In answer to the demand implied in this letter, the bishop nominated a commission to study the case and set up the canonical inquiry, among whose members were Dr. Formigao and Dr. Marques dos Santos.
In October, 1926, the diocese of Leiria commemorated the seventh centenary of St. Francis of Assisi. The apostolic nuncio, who was present at the ceremonies, visited Batalha, and later the place of the apparitions, in company with the bishop. The first impressions of Monsignor Nicotra, communicated to the Holy See, are not on record, but what is certain is that three months later, on January 21, 1927, the privilege of a votive Mass was conceded to Fatima.
On the 26th of July of the same year, ten years, that is, after the apparitions, the bishop presided for the first time at an official ceremony in the Cova da Iria, after the erection of the Stations of the Cross on the road from Leiria to Fatima.
Before the visit of the nuncio, two prelates had visited the Cova da Iria, among them the archbishop of Evora and the primate of Braga. Later came all the bishops of the mother country and her islands and colonies, among them the bishop of Portalegre, who was the first to allow Our Lady to be invoked under her new title in his diocese. When in Rome he had verified the fact that Our Lady of Fatima was venerated there, and that the Holy Father had distributed holy pictures of her to the students of the Portuguese College. He returned full of zeal for Our Lady's new apparitions in his country, and said: "I must not be less Catholic than the pope!" He thereupon organized an imposing pilgrimage, and was the first bishop to celebrate pontifical high Mass in the Cova da Iria. So time passed until the commission set up by Dom Jose Alves Correia announced the results of its work. The bishop then published a new pastoral letter in October 1930, which contained the following memorable paragraphs:
In virtue of considerations made known, and others which for reason of brevity we omit; humbly invoking the Divine Spirit and placing ourselves under the protection of the most Holy Virgin, and after hearing the opinions of our Reverend Advisers in this diocese, we hereby: 1. Declare worthy of belief, the visions of the shepherd children in the Cova da Iria, parish of Fatima, in this diocese, from the 13th of May to the 13th of October, 1917. 2. Permit officially the cult of Our Lady of Fatima.
Nothing further was needed. The pilgrimages to the Cova da Iria grew to immense proportions, not only from Portugal but from both hemispheres and almost every corner of the earth. Fatima was to call down upon Portugal an immensity of grace, and for Christendom at large has come to symbolize the spiritual war against Communism and to be the focal point of the new crusade.

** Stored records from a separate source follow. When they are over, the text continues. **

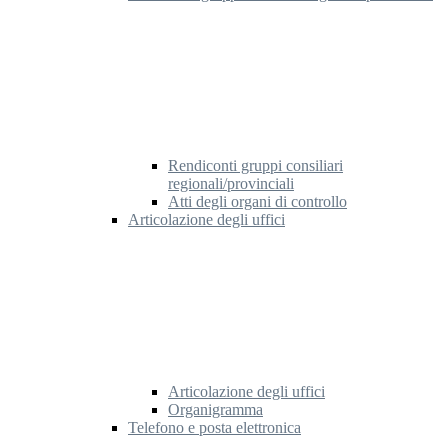
Rendiconti gruppi consiliari
regionali/provinciali
Atti degli organi di controllo
Articolazione degli uffici
Articolazione degli uffici
Organigramma
Telefono e posta elettronica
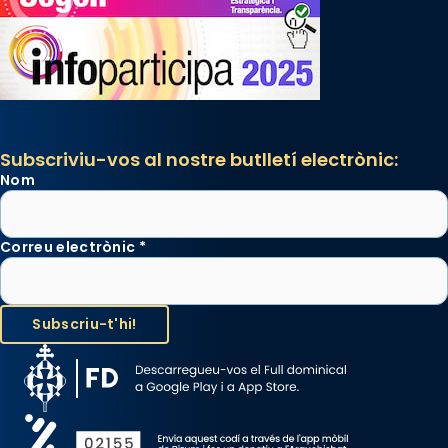
Subscriviu-vos al nostre butlletí electrònic:
Nom
Correu electrònic
*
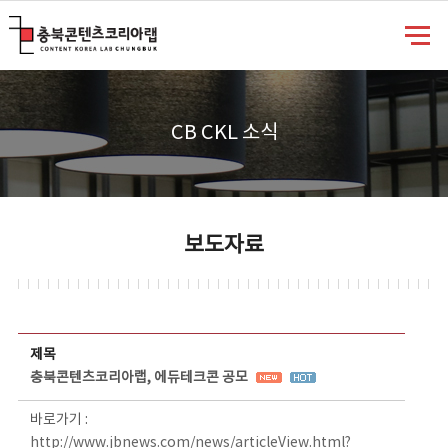
충북콘텐츠코리아랩
CB CKL 소식
보도자료
보도자료 상세보기 - 제목, 담당부서, 담당자, 담당연락처, 내용, 첨부파일 정보 제공
제목
충북콘텐츠코리아랩, 에듀테크콘 공모
바로가기 :
http://www.jbnews.com/news/articleView.html?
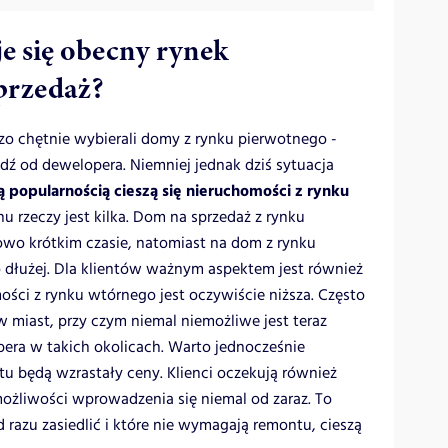
e się obecny rynek
przedaż?
dzo chętnie wybierali domy z rynku pierwotnego -
 od dewelopera. Niemniej jednak dziś sytuacja
ą popularnością cieszą się nieruchomości z rynku
u rzeczy jest kilka. Dom na sprzedaż z rynku
o krótkim czasie, natomiast na dom z rynku
 dłużej. Dla klientów ważnym aspektem jest również
ści z rynku wtórnego jest oczywiście niższa. Często
w miast, przy czym niemal niemożliwe jest teraz
era w takich okolicach. Warto jednocześnie
u będą wzrastały ceny. Klienci oczekują również
ożliwości wprowadzenia się niemal od zaraz. To
 razu zasiedlić i które nie wymagają remontu, cieszą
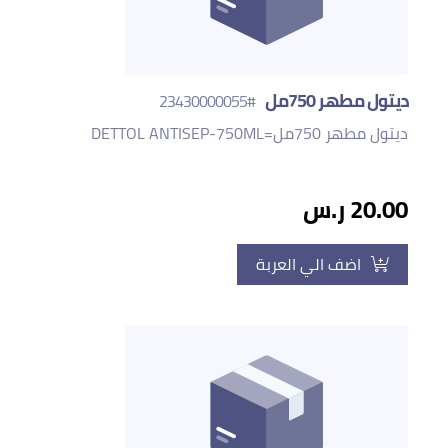
ديتول مطهر 750مل
#23430000055
ديتول مطهر 750مل=DETTOL ANTISEP-750ML
20.00 ر.س
اضف الي العربة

The apostolic nuncio presided at the first Portuguese national pilgrimage on May 13, 1937, at which it is calculated some half million pilgrims were present. The second national pilgrimage took place on May 13,1938, and was the fulfillment of a promise made by the Portuguese episcopate if Our Lady should deliver Portugal from the Communist menace which caused the terrible civil war in Spain, and which was waged in places only a few yards from her soil.

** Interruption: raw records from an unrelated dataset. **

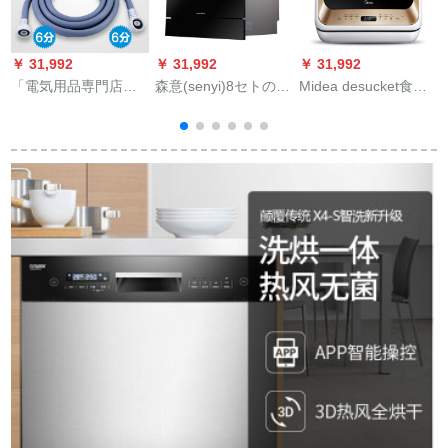
￥ 31,992
￥ 31,992
￥ 31,992
￥
「電気用品専門店」
森意(senyi)8セトの组
Midea desucket食器
M
全自動ドラム洗濯機
み込み式家庭用食器
洗い機家庭用4セトの
の水道管食器洗濯機
洗い机WQP 8-9306 B
果物と野菜の除菌無
六分ホースを延長
黒
料洗濯Midea範(2-6口
し、爆発防止ホース
の家)シャポンゴルド
を6分延長して、欧州
式1.5メトルの三階に
防爆し、6分吸水管を
溝
追加しました。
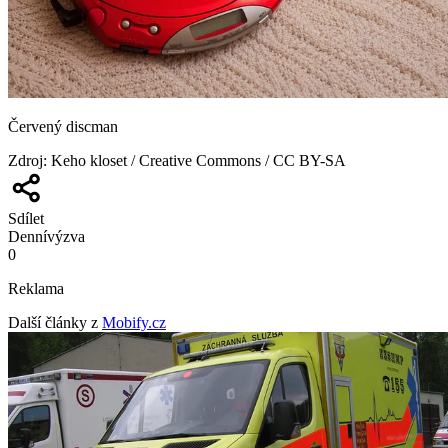
Červený discman
Zdroj
:
Keho kloset / Creative Commons / CC BY-SA
Sdílet
Denní
výzva
0
Reklama
Další články z
Mobify.cz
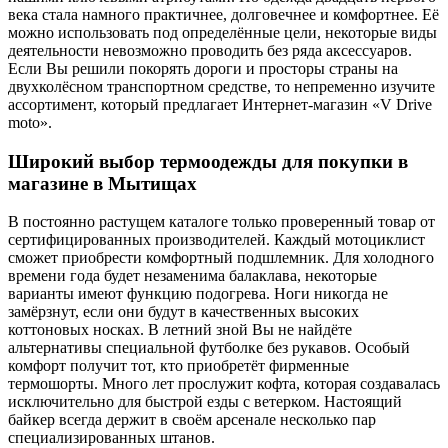
века стала намного практичнее, долговечнее и комфортнее. Её
можно использовать под определённые цели, некоторые виды
деятельности невозможно проводить без ряда аксессуаров.
Если Вы решили покорять дороги и просторы страны на
двухколёсном транспортном средстве, то непременно изучите
ассортимент, который предлагает Интернет-магазин «V Drive
moto».
Широкий выбор термоодежды для покупки в
магазине в Мытищах
В постоянно растущем каталоге только проверенный товар от
сертифицированных производителей. Каждый мотоциклист
сможет приобрести комфортный подшлемник. Для холодного
времени года будет незаменима балаклава, некоторые
варианты имеют функцию подогрева. Ноги никогда не
замёрзнут, если они будут в качественных высоких
коттоновых носках. В летний зной Вы не найдёте
альтернативы специальной футболке без рукавов. Особый
комфорт получит тот, кто приобретёт фирменные
термошорты. Много лет прослужит кофта, которая создавалась
исключительно для быстрой езды с ветерком. Настоящий
байкер всегда держит в своём арсенале несколько пар
специализированных штанов.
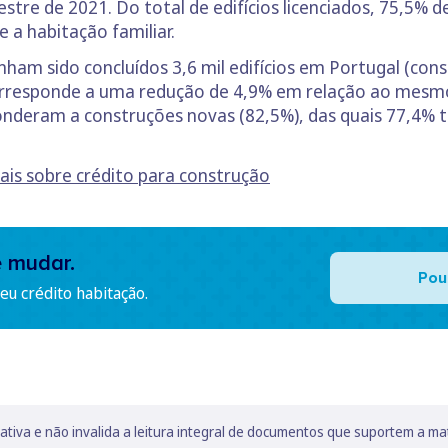
stre de 2021. Do total de edifícios licenciados, 75,5% 
 a habitação familiar.
am sido concluídos 3,6 mil edifícios em Portugal (con
corresponde a uma redução de 4,9% em relação ao mesmo
sponderam a construções novas (82,5%), das quais 77,4%
mais sobre crédito para construção
e mudar.
Pou
u crédito habitação.
lativa e não invalida a leitura integral de documentos que suportem a ma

The 13th of October, 1939, marked one of the most glorious pages in the history of the great new Marian shrine. The cardinal patriarch of Lisbon presided at the pilgrimage to implore peace for Portugal.

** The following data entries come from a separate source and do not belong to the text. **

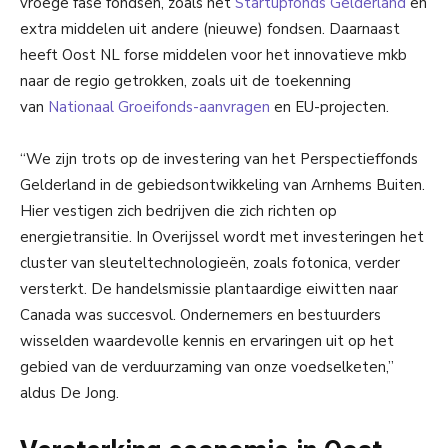
vroege fase fondsen, zoals het
Startupfonds Gelderland
en
extra middelen uit andere (nieuwe) fondsen. Daarnaast
heeft Oost NL forse middelen voor het innovatieve mkb
naar de regio getrokken, zoals uit de toekenning
van
Nationaal Groeifonds-aanvragen
en EU-projecten.
“We zijn trots op de investering van het Perspectieffonds
Gelderland in de gebiedsontwikkeling van Arnhems Buiten.
Hier vestigen zich bedrijven die zich richten op
energietransitie. In Overijssel wordt met investeringen het
cluster van sleuteltechnologieën, zoals fotonica, verder
versterkt. De handelsmissie plantaardige eiwitten naar
Canada was succesvol. Ondernemers en bestuurders
wisselden waardevolle kennis en ervaringen uit op het
gebied van de verduurzaming van onze voedselketen,”
aldus De Jong.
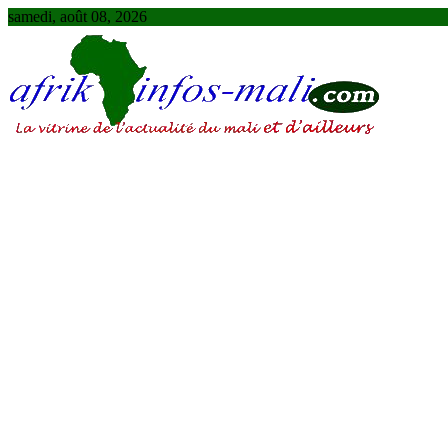
Skip
samedi, août 08, 2026
to
content
AFRIKINFOS MALI
La vitrine de l'actualité du Mali et d'ailleurs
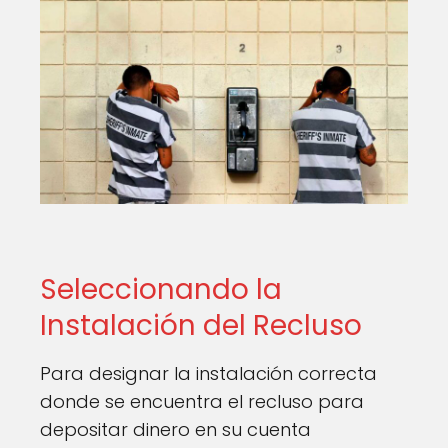
Seleccionando la
Instalación del Recluso
Para designar la instalación correcta
donde se encuentra el recluso para
depositar dinero en su cuenta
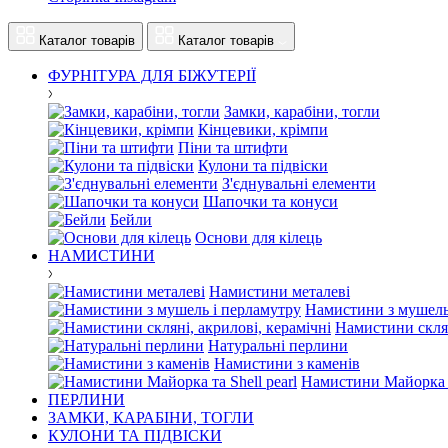
Каталог товарів
Каталог товарів
ФУРНІТУРА ДЛЯ БІЖУТЕРІЇ
Замки, карабіни, тогли
Кінцевики, крімпи
Піни та штифти
Кулони та підвіски
З'єднувальні елементи
Шапочки та конуси
Бейли
Основи для кілець
НАМИСТИНИ
Намистини металеві
Намистини з мушель
Намистини склян
Натуральні перлини
Намистини з каменів
Намистини Майорка та
ПЕРЛИНИ
ЗАМКИ, КАРАБІНИ, ТОГЛИ
КУЛОНИ ТА ПІДВІСКИ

From the 8th to the 13th of April, 1942, on the occasion of their second national congress, the Juventude Catolica Feminine (Girls' Catholic Youth Movement) organized the triumphal journey of the statue from the Chapel of the Apparitions, to Lisbon and back again to the Cova da Iria by the 13th of May, where another notable national pilgrimage took place to celebrate the silver jubilee of Fatima. In October of the same year, the Holy Father, Pius XII, broadcast in Portuguese his famous consecration of the human race to the Immaculate Heart of Mary.